Sunday, November 24, 2013

Dancing Naked, by Shelley Hrdlitschka

Sixteen and pregnant, Kia is faced with the most difficult set of decisions in her life.  And while she has the support of her family, a social worker, and a kind youth group leader at church, a lot of the weight falls on her shoulders.  Week by week, the story tracks the development of her pregnancy and Kia's adventure with the experience.

Despite some subplots about Kia's relationship with the youth leader and her work at a seniors' home, the novel sticks pretty tightly on the pregnancy.  And it stays pretty matter-of-fact.  This works mostly because pregnancy is an inherently interesting subject and because teen readers will generally relate to Kia's character (who is level-headed but definitely a bit over her head).  For many, the nature of the story provides sufficient dramatic tension.  In apparent consideration of that reaction, the story leans so hard away from drama and theatrics that it comes across more as non-fiction.

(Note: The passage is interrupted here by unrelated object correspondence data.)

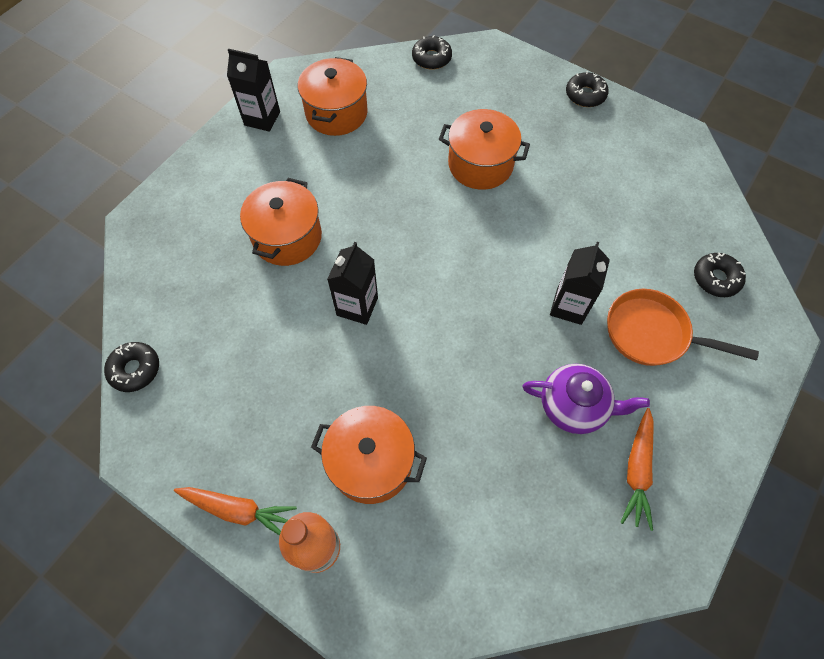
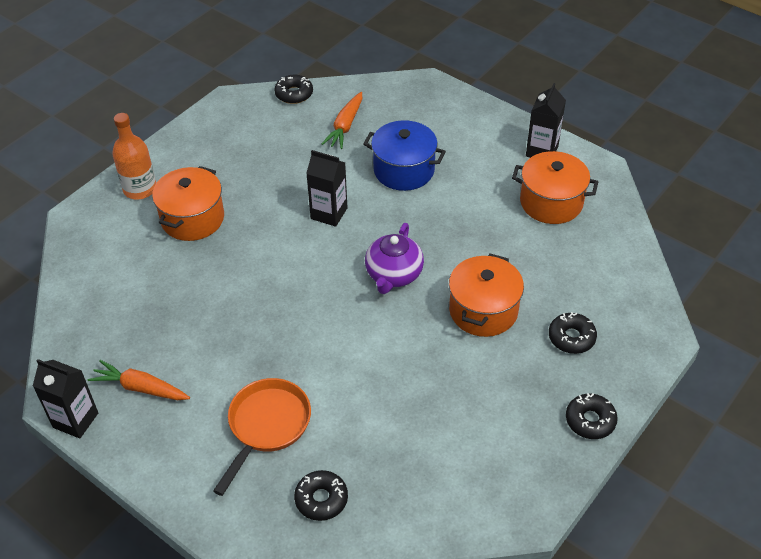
camera: 95 degrees right, 15 degrees down
(238, 510) = (177, 150): orange carrot -> orange carrot (345, 126)
(287, 237) = (404, 170): orange pot -> blue pot
(431, 58) = (637, 280): black donut -> black donut (571, 337)
(569, 306) = (307, 362): black carton -> black carton (75, 420)
(574, 406) = (208, 352): purple teapot -> purple teapot (393, 275)

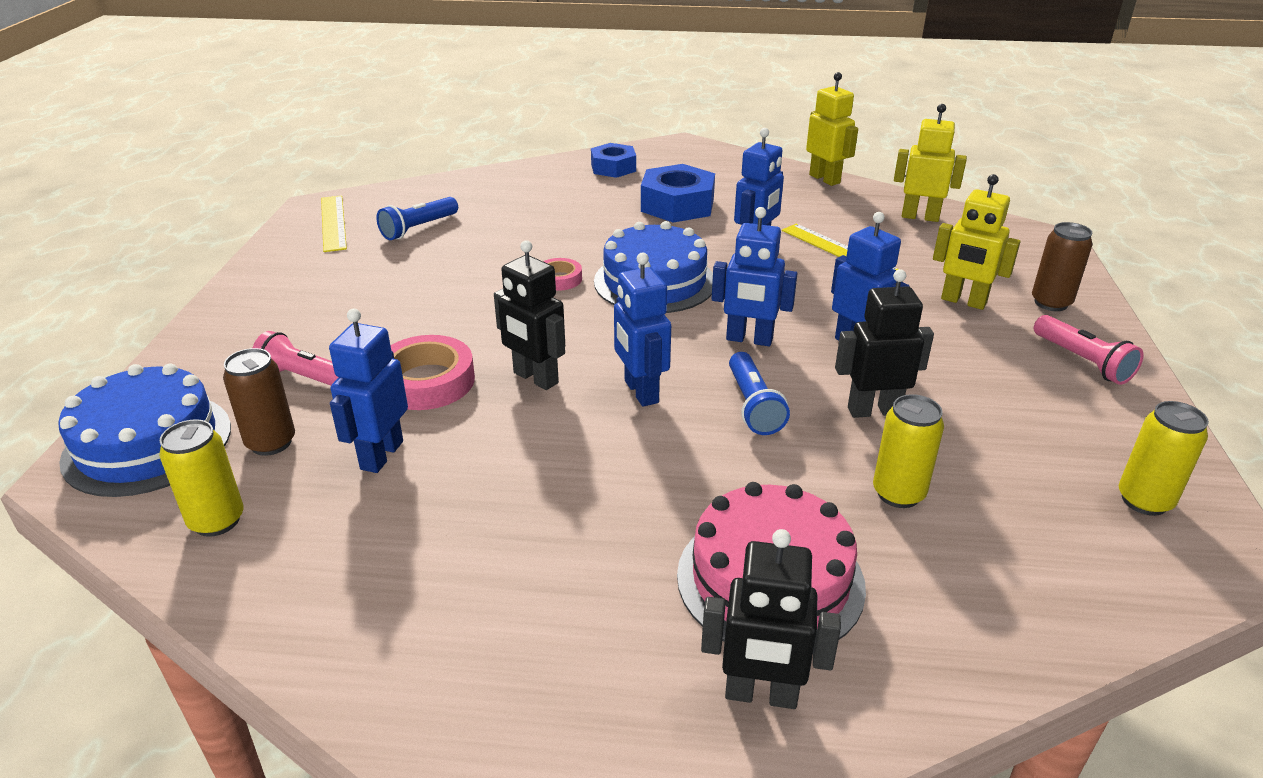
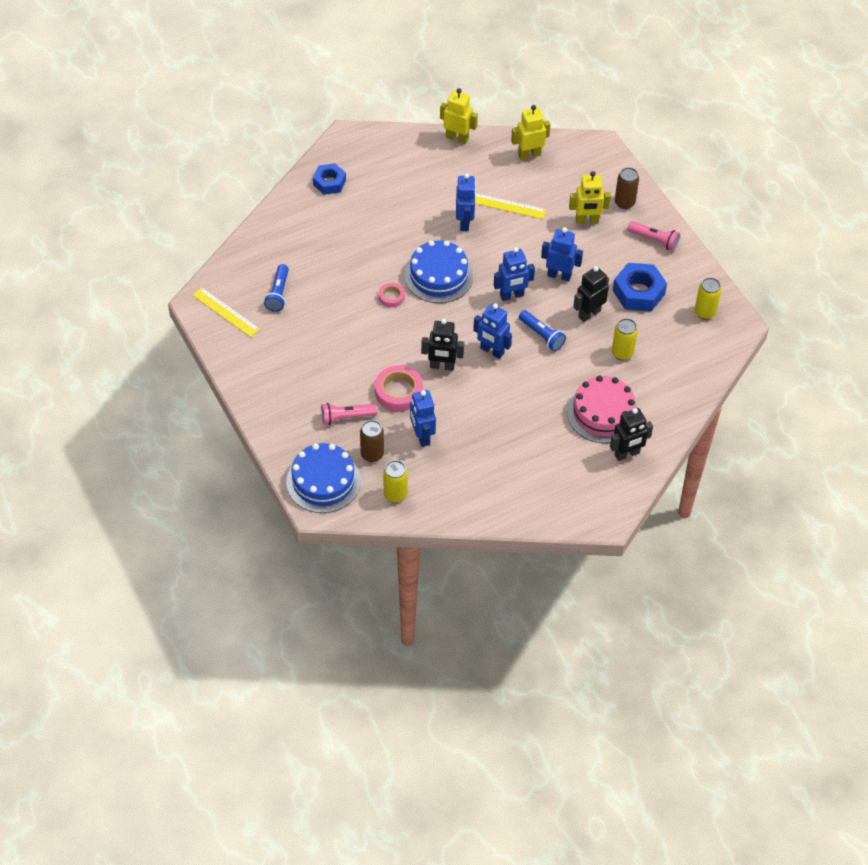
camera: 35 degrees left, 20 degrees up
(677, 205) = (397, 204): blue nut -> blue nut (638, 292)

The issue that it raises for me, though, is that this isn't much of novel.  In terms of depicting the experience realistically (and thus being educational), the book deserves praise, but it's a bit cold and clinical.  We know that Kia struggles with the decisions about whether to carry the pregnancy to term and whether to give the baby away for adoption, but we really never get inside her head.  Thus, the emotional attachment to the character doesn't develops.  Perhaps the most insightful part is the book's actual title (an allusion to exposing yourself entirely to the world), but in that sense we never really get to see Kia dance naked (at best it's about as fuzzy as the book's cover).